A recent comment from J.D. Whitlock, CIO of Dayton Children’s Hospital, at a Becker’s Shift to Digital Virtual Event in June, struck a chord with me.

“There are billions of dollars being wasted in innovation that people don’t understand how a health system works, and don’t understand that you can come up with a cool thing, but if it doesn’t integrate with clinical workflow then the providers won’t use it. Maybe you should think of that ahead of time. Maybe you should think of what your strategy is for tying it to the EHR app store as one of the first things you’re planning, not the last thing you’re planning.” - J.D. Whitlock, CIO, Dayton Children’s

When we consider that ambulatory physicians spend more than five hours on EHR use for every eight hours of scheduled patient time and current patient panel sizes range from 1,200 to 1,900 per physician, it is easy to see how untenable and unworkable a separate, non-EHR-integrated solution is.
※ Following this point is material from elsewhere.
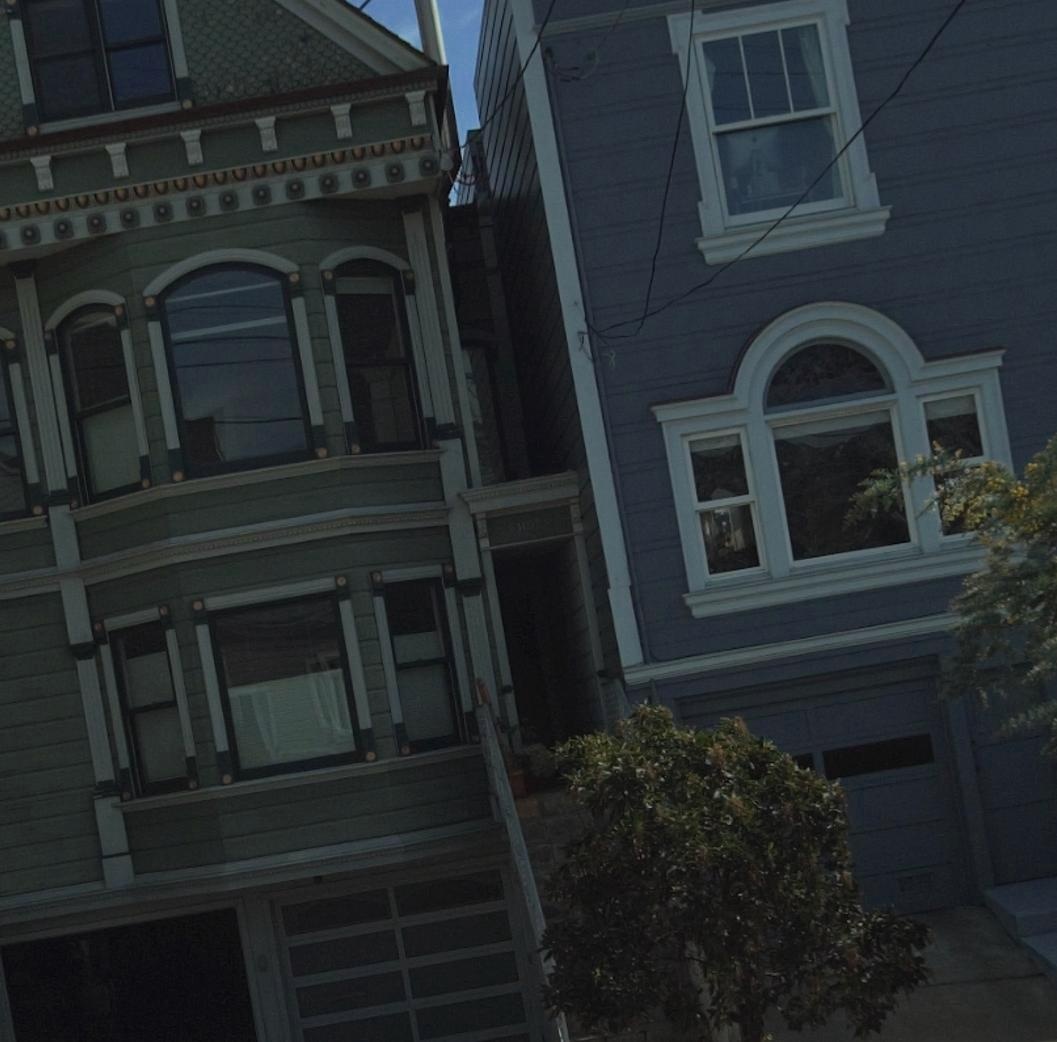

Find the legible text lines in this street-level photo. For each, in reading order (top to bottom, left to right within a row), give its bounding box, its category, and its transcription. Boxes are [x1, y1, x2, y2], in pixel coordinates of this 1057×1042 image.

[515, 517, 542, 535] StreetNumber: 1107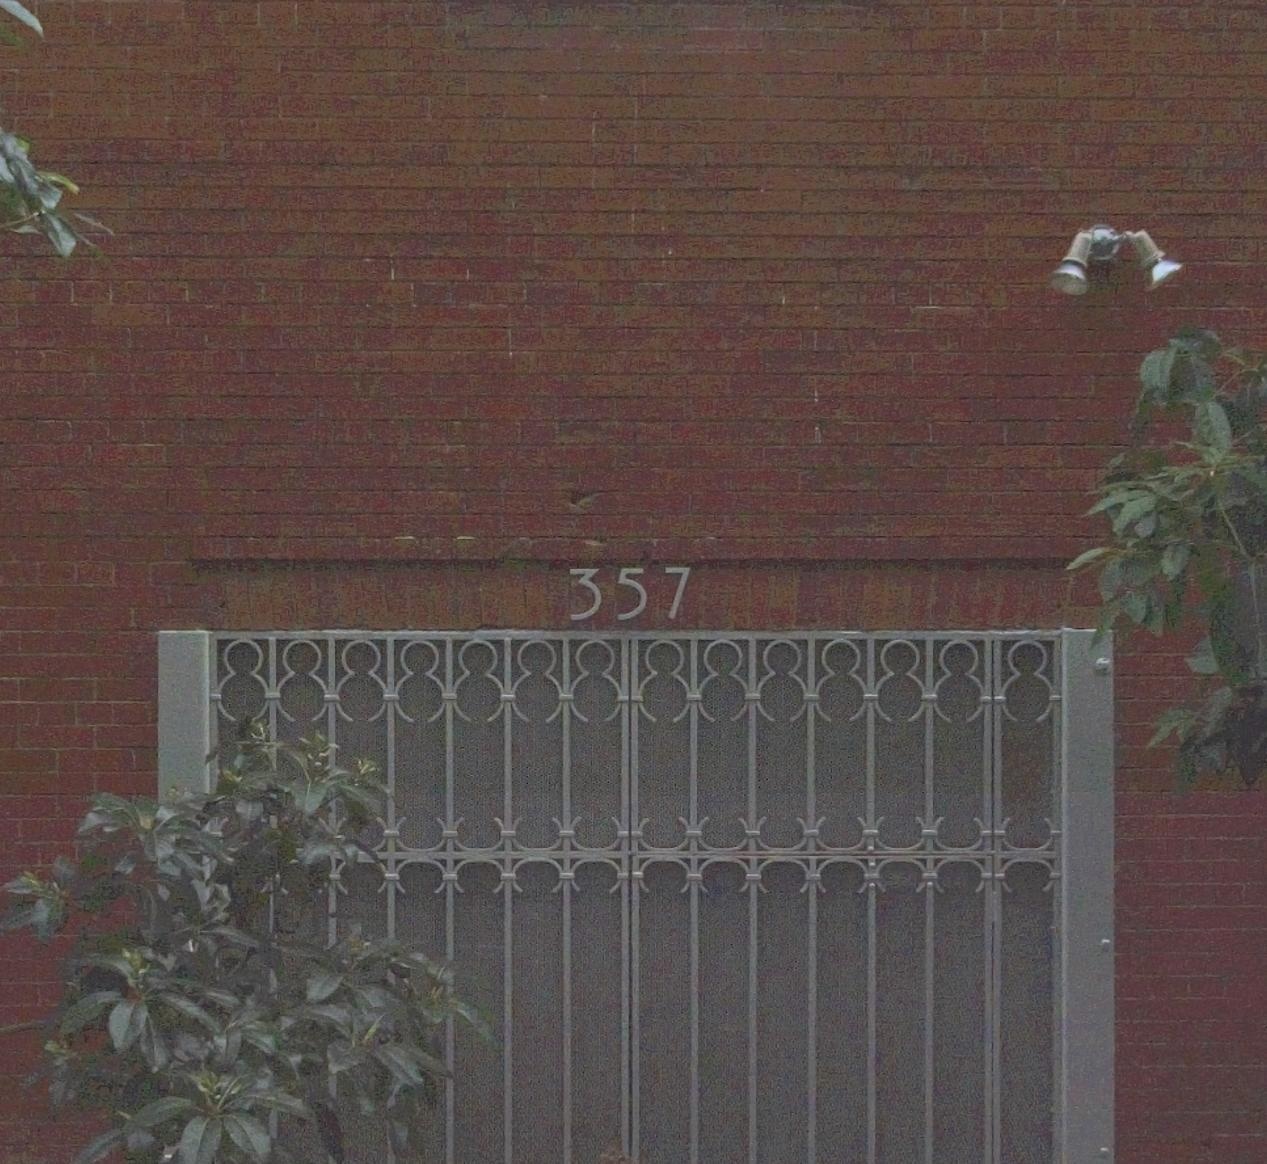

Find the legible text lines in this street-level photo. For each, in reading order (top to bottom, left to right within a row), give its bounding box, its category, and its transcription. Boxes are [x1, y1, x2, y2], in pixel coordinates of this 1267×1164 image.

[566, 564, 696, 624] StreetNumber: 357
It’s not that it will add even more computer work to the overburdened physician – they just won’t use it.

Healthcare organizations need fully integrated, enterprise solutions, not only to ease the burden for physicians and care teams, but also to grow and scale programs to serve entire patient populations.

A familiar story to us is an organization launching a remote patient monitoring pilot program for 50 to 100 of its high-risk, chronically ill patients – the premise being that by monitoring vital signs and intervening earlier at the first sign of an issue, the organization can avoid adverse outcomes and hospitalizations. 

The pilot program is successful – patients are engaged and satisfied, the clinicians who were given logins to the solutions like that they know more about what’s happening with their patients, and clinical outcomes start to improve. But, how to get from 50 to 100 patients to 5,000 to 10,000 patients?

With a remote care platform managed outside of the EHR, it’s likely the organization had to bring on more staff or ask current staff to do more. Every staff member who wants access needs to get setup with a login (and if they leave the organization, to be deprovisioned). Perhaps the solution offers a  data interface or basic visual integration to connect certain demographic information with EHR patient records, but patient enrollment, management, and follow-up on actions taken as a result of alerts still occur in a separate system with a separate login.

At best, this makes management of the pilot program cumbersome and disconnected from in-office care. At worst, it means the organization can’t replicate the positive results across the entire enterprise.

At Validic, we take seriously our commitment to easing the clinician burden and building technology that makes healthcare easier, not more difficult. Some of our clients have had this experience of going from a standalone solution to our fully integrated application and they understand and appreciate the difference.

Our largest client, with more than 250,000 enrolled since program inception and more than 6,000 enrolling physicians, reports improved outcomes (12% reduction in systolic blood pressure for hypertension patients in 45 days) and increased efficiency (88% of physicians report time savings with a 63% decrease in the time physicians needed to spend on the phone with their patients). There is no way they could have achieved scale of this magnitude without full EHR integration, making the remote health data for every member accessible to the entire care team.